共同生活を始めたばかりの頃は、厨房に立つアルヴィンの姿に違和感しか覚えなかったが、今ではその姿もすっかり見慣れた光景となっている。
「セシリアは……まだ起きてこないか」
アルヴィンはちらりと時計へ視線を向けると、まだ起きてくる様子のないセシリアに呆れたようなため息をついた。
「ほんと、いつまで経っても寝汚いな……」
そう呟くと、アルヴィンはセシリアを起こしに部屋へ向かいかけ、エレノアに声をかけた。
「朝食、もう出来てるから食べてけよ」
気遣ってくれるアルヴィンに、エレノアは朝食へ視線を落とし、申し訳なさそうに口を開く。
「私、今日から公開日の準備で朝早くて……もう行かなきゃなの。ごめんなさい、せっかく用意してくれたのに」
名残惜しそうに朝食へ視線を向けるエレノアに、アルヴィンは「あー」と言葉を漏らした。
「そう言えば今日から準備期間だったな。忘れてた。エレノアは、剣術の演舞に出るんだっけ?」
アルヴィンはそう言うと、何かを思い出したように厨房へ戻り、少し慌てた様子で何かを作り始めた。
「えぇ。今日は顔合わせの後、稽古をつけてもらうの。だから、その……ごめんなさい」
学院へ向かおうとするエレノアに、アルヴィンは慌てて声をかけた。
「エレノア! これ、持ってけよ!」
「え?」
アルヴィンから渡されたのは、手ぬぐいに包まれた小さな四角い箱だった。
「これは?」
「即席だけど、サンドウィッチ。

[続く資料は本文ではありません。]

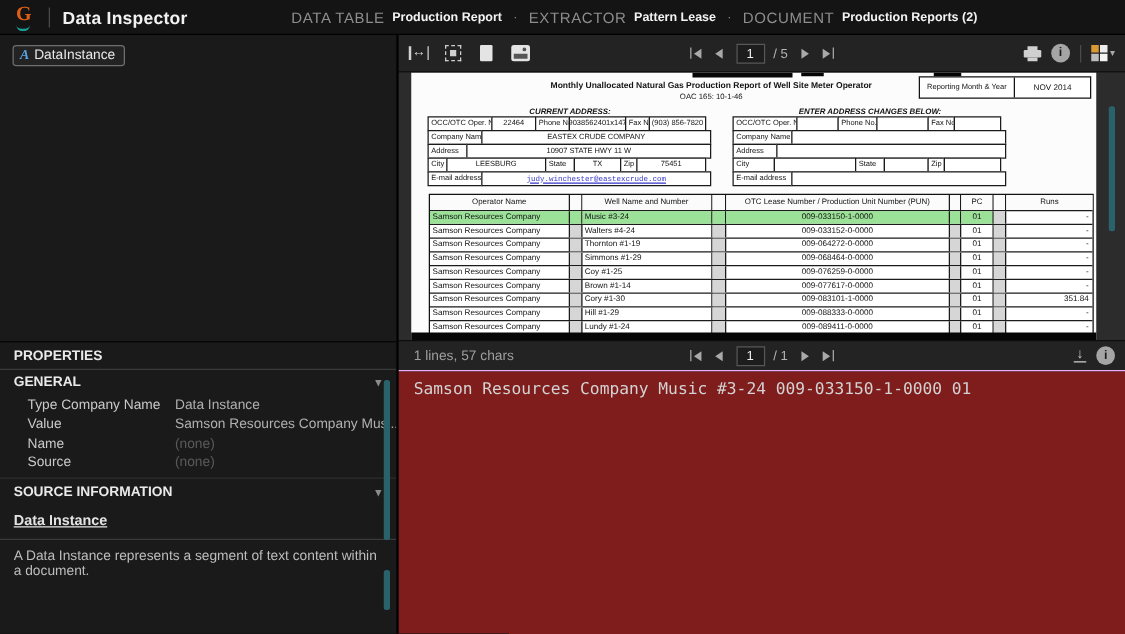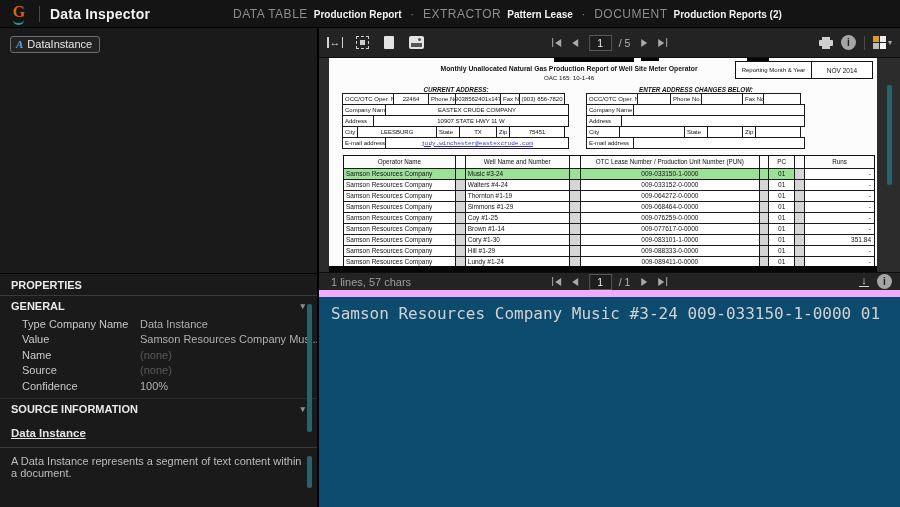--- a/index.html
+++ b/index.html
@@ -118,7 +118,7 @@
 
   
   .statusbar { height:25px; position:relative; display:flex; align-items:center; background:#232323;
-               border-top:1px solid #0d0d0d; border-bottom:7px solid #f0abfc; }
+               border-top:1px solid #0d0d0d; border-bottom:1px solid #f0abfc; }
   .stat { margin-left:12px; font-size:11px; color:#9f9f9f; }
   .dlic { display:flex; flex-direction:column; align-items:center; cursor:pointer; }
   .dlic .aw { color:#cfcfcf; font-size:11px; line-height:9px; }

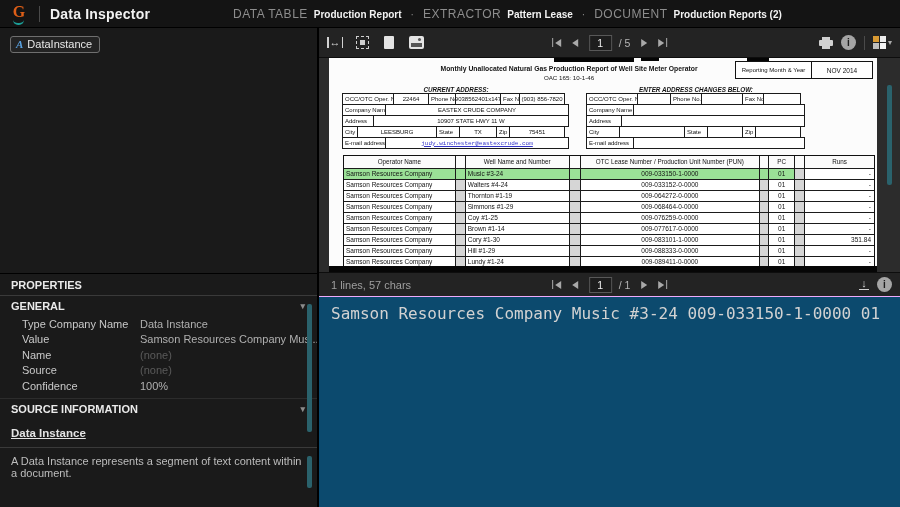--- a/index.html
+++ b/index.html
@@ -123,7 +123,7 @@
   .dlic { display:flex; flex-direction:column; align-items:center; cursor:pointer; }
   .dlic .aw { color:#cfcfcf; font-size:11px; line-height:9px; }
   .dlic .ub { width:10px; height:1.5px; background:#cfcfcf; margin-top:1px; }
-  .textarea { flex:1; background:#0c4a6e; padding:7px 12px; font-family:"DejaVu Sans Mono", monospace; font-size:16px; color:#d2d2d2; }
+  .textarea { flex:1; background:#7f1d1d; padding:7px 12px; font-family:"DejaVu Sans Mono", monospace; font-size:13px; color:#d2d2d2; }
 </style>
 </head>
 <body>

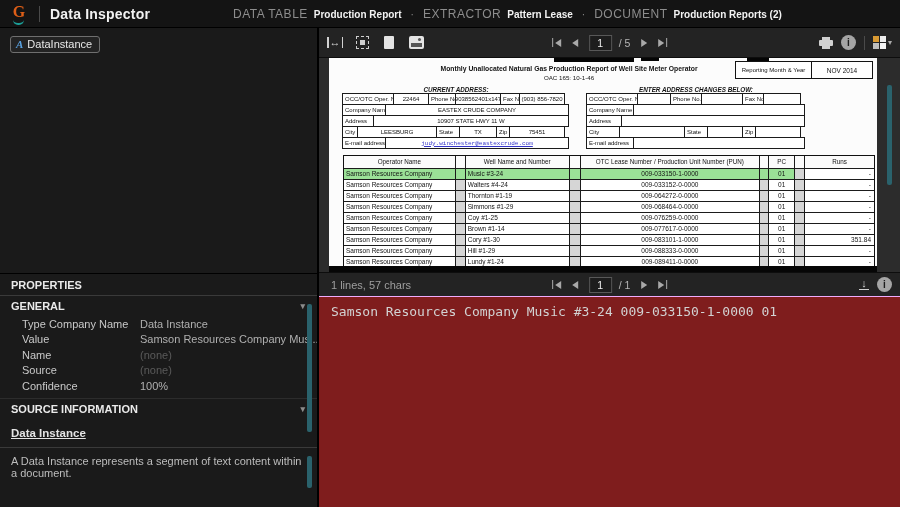--- a/index.html
+++ b/index.html
@@ -183,10 +183,6 @@
               <span class="plabel">Source</span>
               <span class="pvalue dim">(none)</span>
             </div>
-            <div class="prow">
-              <span class="plabel">Confidence</span>
-              <span class="pvalue">100%</span>
-            </div>
           </div>
 
         <div class="sec-h src-h">

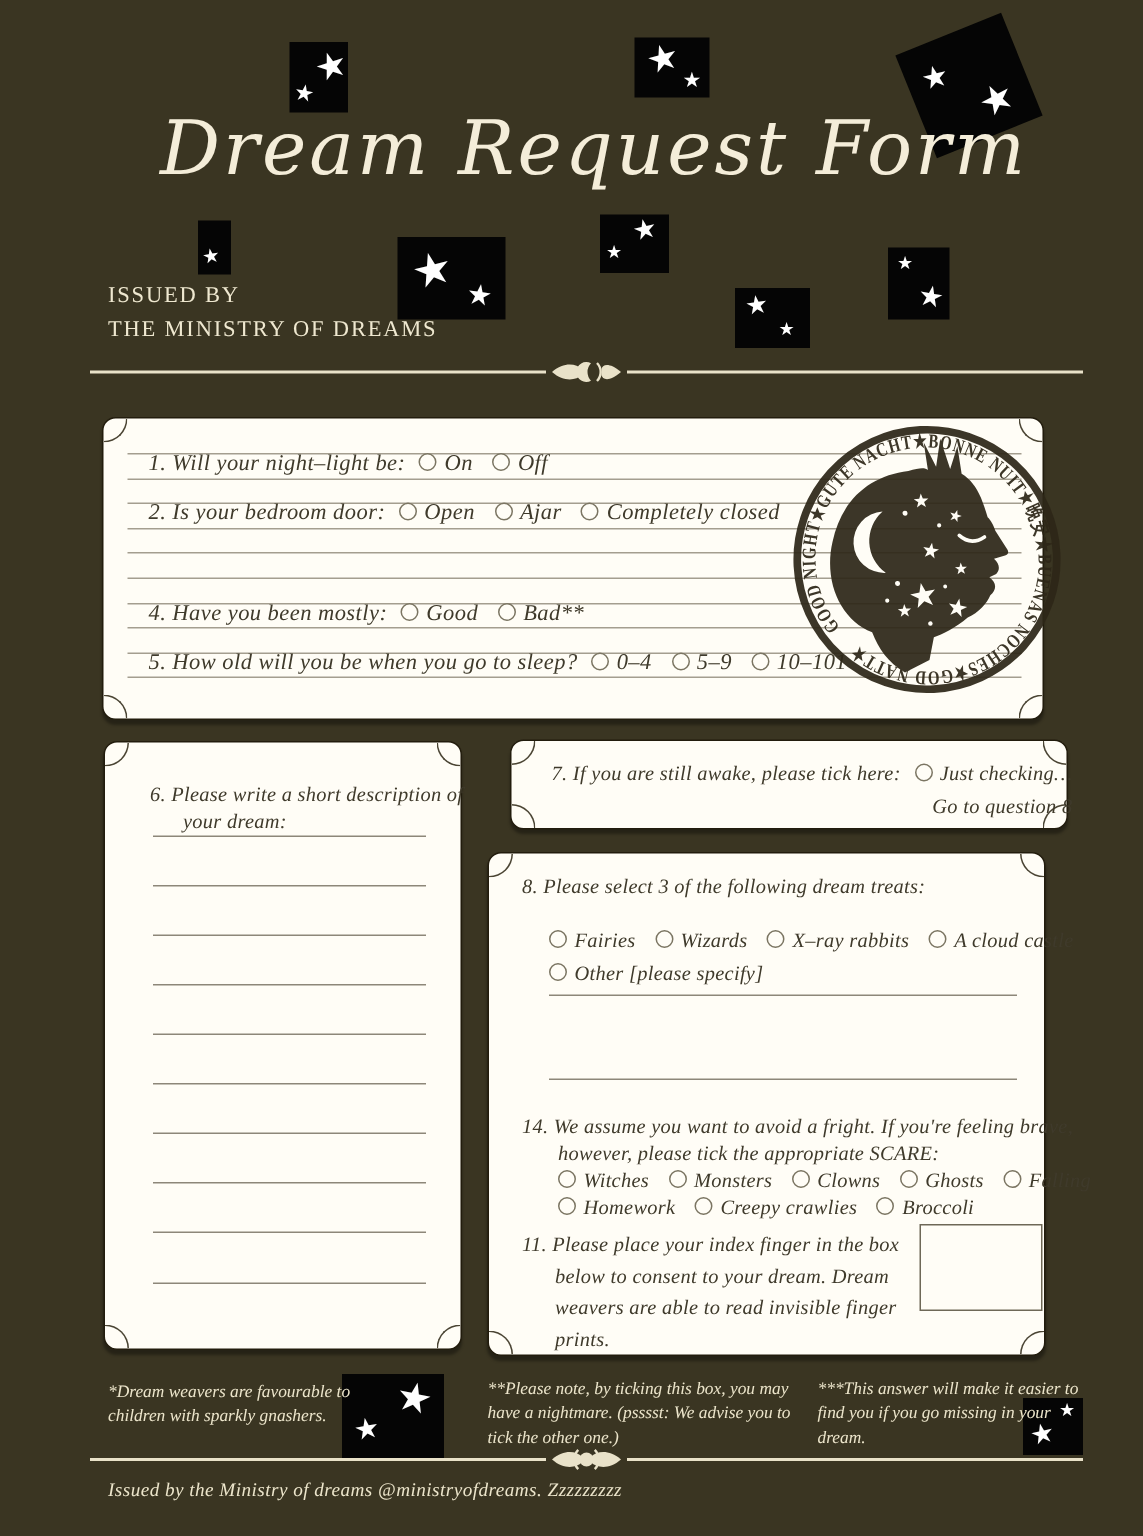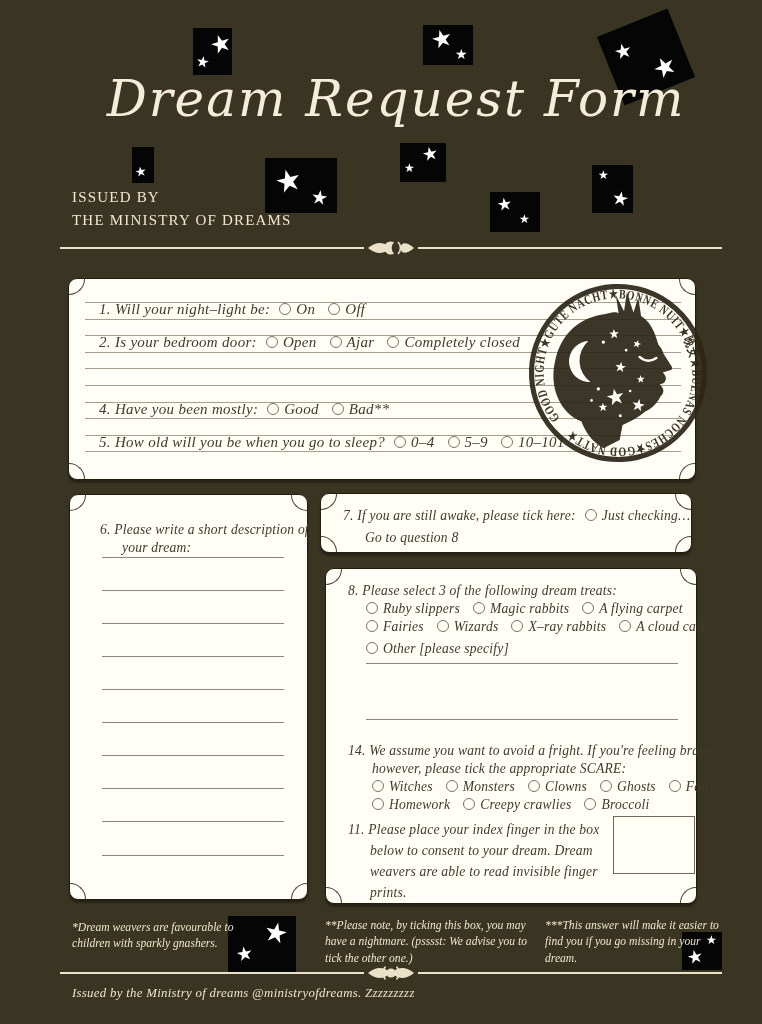--- a/index.html
+++ b/index.html
@@ -189,7 +189,7 @@
   <div class="wline" style="left:32px;width:182px;top:360px;"></div>
 </div>
 
-<div class="panel" style="left:320px;top:493px;width:370px;height:58px;">
+<div class="panel" style="left:340px;top:493px;width:370px;height:58px;text-align:right;">
   <i class="curl tl"></i>
     <i class="curl tr"></i>
     <i class="curl bl"></i>

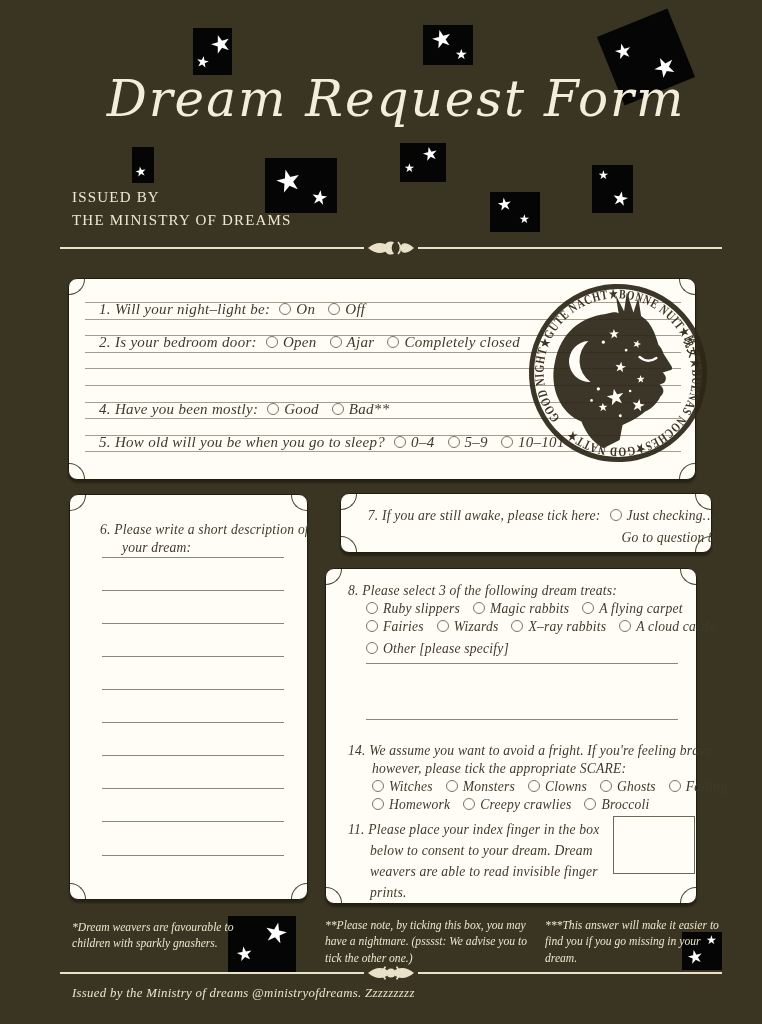--- a/index.html
+++ b/index.html
@@ -206,9 +206,6 @@
     <i class="curl br"></i>
 
   <div class="qs" style="position:absolute;left:22px;top:14px;white-space:nowrap;">8. Please select 3 of the following dream treats:</div>
-  <div class="optrow qs" style="left:40px;top:32px;">
-    <span class="radio"></span><span class="lbl">Ruby slippers</span><span class="radio"></span><span class="lbl">Magic rabbits</span><span class="radio"></span><span class="lbl">A flying carpet</span>
-  </div>
   <div class="optrow qs" style="left:40px;top:50px;">
     <span class="radio"></span><span class="lbl">Fairies</span><span class="radio"></span><span class="lbl">Wizards</span><span class="radio"></span><span class="lbl">X–ray rabbits</span><span class="radio"></span><span class="lbl">A cloud castle</span>
   </div>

好きだって言ってただろ? 練習が終わったら食べろよ」
「……私に?」
「当たり前だろ? さっき急いで作ったから、少し見た目は悪いかもしれないけどさ。明日からは朝食も少し早めに用意しとく」
「わざわざ、ありがとう」
サンドウィッチが入った箱を大切そうに抱え、エレノアはアルヴィンに見送られながら学院へと向かった。
(アルヴィン……私がサンドウィッチ好きだって、覚えていてくれたんだ)
そういえば数か月前、何気ない会話で好きな食べ物の話をしたことがあった。
「ふふっ」
まさかそのことを覚えていてくれただなんて思わなかったエレノアは、思わず頬を緩めた。
一緒に生活を始めたことで、アルヴィンの意外な一面を知る機会は増えた。
だがそれと同時に、セシリアとアルヴィンの関係には、ますます謎が深まるばかりだった。
セシリアに対するアルヴィンの砕けた態度や、二人の会話の節々から感じられる、昔からの仲であることを窺わせる言葉の数々。
その関係に大きな秘密があるのだろうとは薄々感じていたけれど、それを追及できるほどの度胸は、エレノアにはまだなかった。
(あの二人は、誰も踏み込ませようとしないのよね)
「…………いつか、教えてくれたらな」
いつかアルヴィンが胸の内を話してくれる。
そう信じながら、エレノアは学院へと向かった。